Spezza had an especially frustrating game, turning over the puck several times, reverting to his old vexing ways, in the process overtaxing his defence who already were overworked by the constant dump-and-chase from the Ducks' forwards.

Let's chalk this one to the layoff. The Senators sat at home with nothing to do but read for nine straight days in Ottawa’s dailies the greatest adulation ever given to players who, lest we had all foolishly forgotten, hadn’t won anything but a ticket to the show.

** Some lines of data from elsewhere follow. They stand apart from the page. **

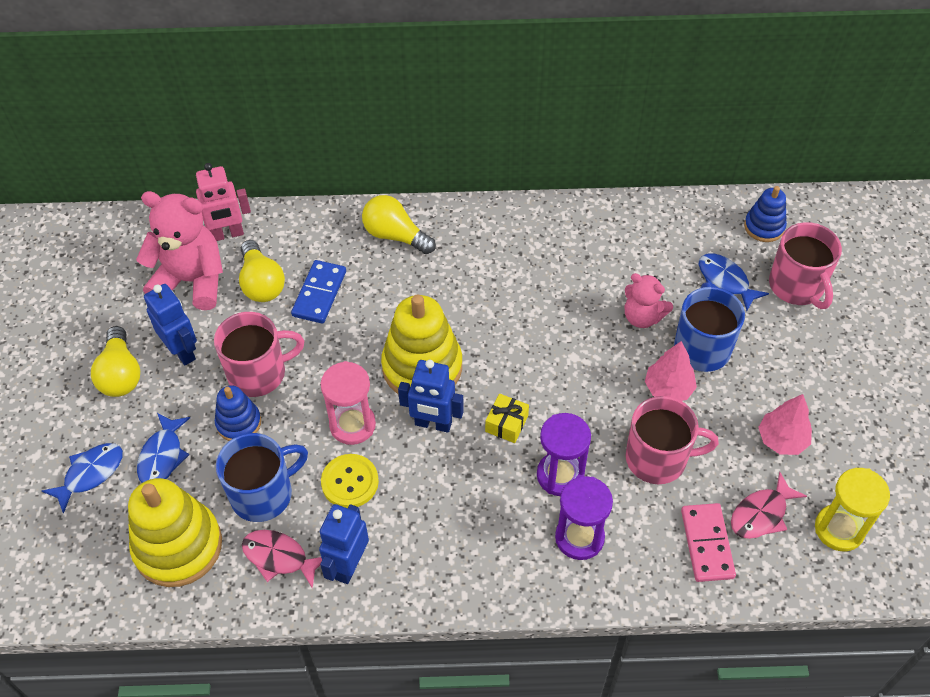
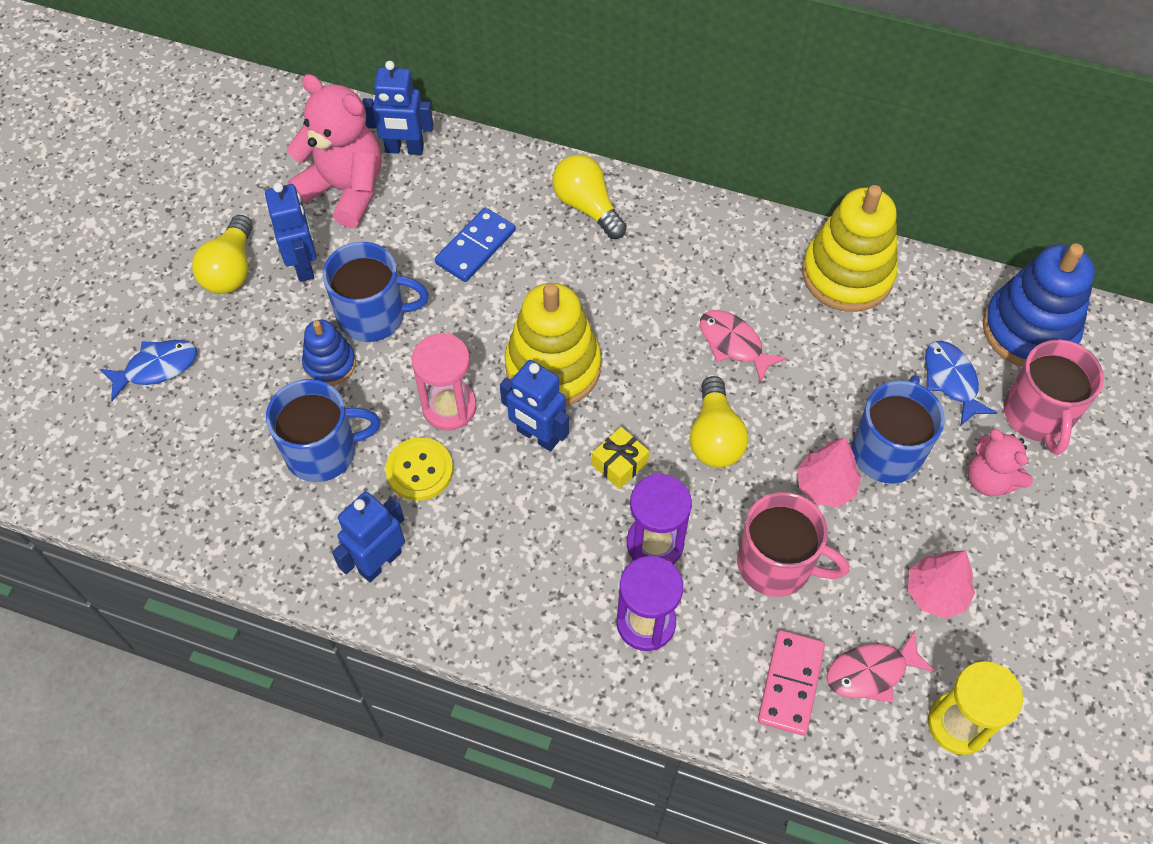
camera: 20 degrees right, 5 degrees up
yellow stacking toy [128,478,222,587] -> yellow stacking toy moved to [802,185,898,312]
blue fish [137,413,190,483] -> none
pink robot [196,163,251,241] -> blue robot [362,61,434,155]
pink mug [214,312,304,397] -> blue mug [323,242,429,342]
yellow light bulb [239,240,285,302] -> yellow light bulb moved to [690,376,748,468]
pink fish [242,530,322,589] -> pink fish moved to [700,310,787,383]
pink teddy bear [625,273,673,328] -> pink teddy bear moved to [968,429,1033,497]
blue stacking toy [744,186,787,242] -> blue stacking toy [983,243,1095,367], size x1.84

For coach Bryan Murray, a few adjustments will most definitely be in order here before Game 2. How Ottawa manages to circumvent the tremendous physicality of Anaheim will go a long way in determining if the show will last as scheduled or if Ottawa will find its way on the other end of a shortened series very fast.

2 comments:

Eric said...

Excellent observations.

Dennis Prouse said...

Redden looked like a frightened 18 year old rookie out there. It is hard to put into words just how terrible he was. And this guy is supposed to be our go-to defenceman? Yikes. Murray had better break up that cringe-inducing pairing of Redden and Mezsaros, and put them with someone more defensively responsible. I might even take the step of using Schubert as your seventh defenceman, and limit Redden to powerplay duty. Harsh, but ya gotta do what it takes in the playoffs.

Chris Neil -- one hit last night. That's it. He is playing like he is afraid to take a penalty, but unless he is physical he is useless. Brad May is playing the role of agitator to perfection for the Ducks, and there is no one doing it for the Sens. Perhaps Neil could use a night in the press box to get refocused.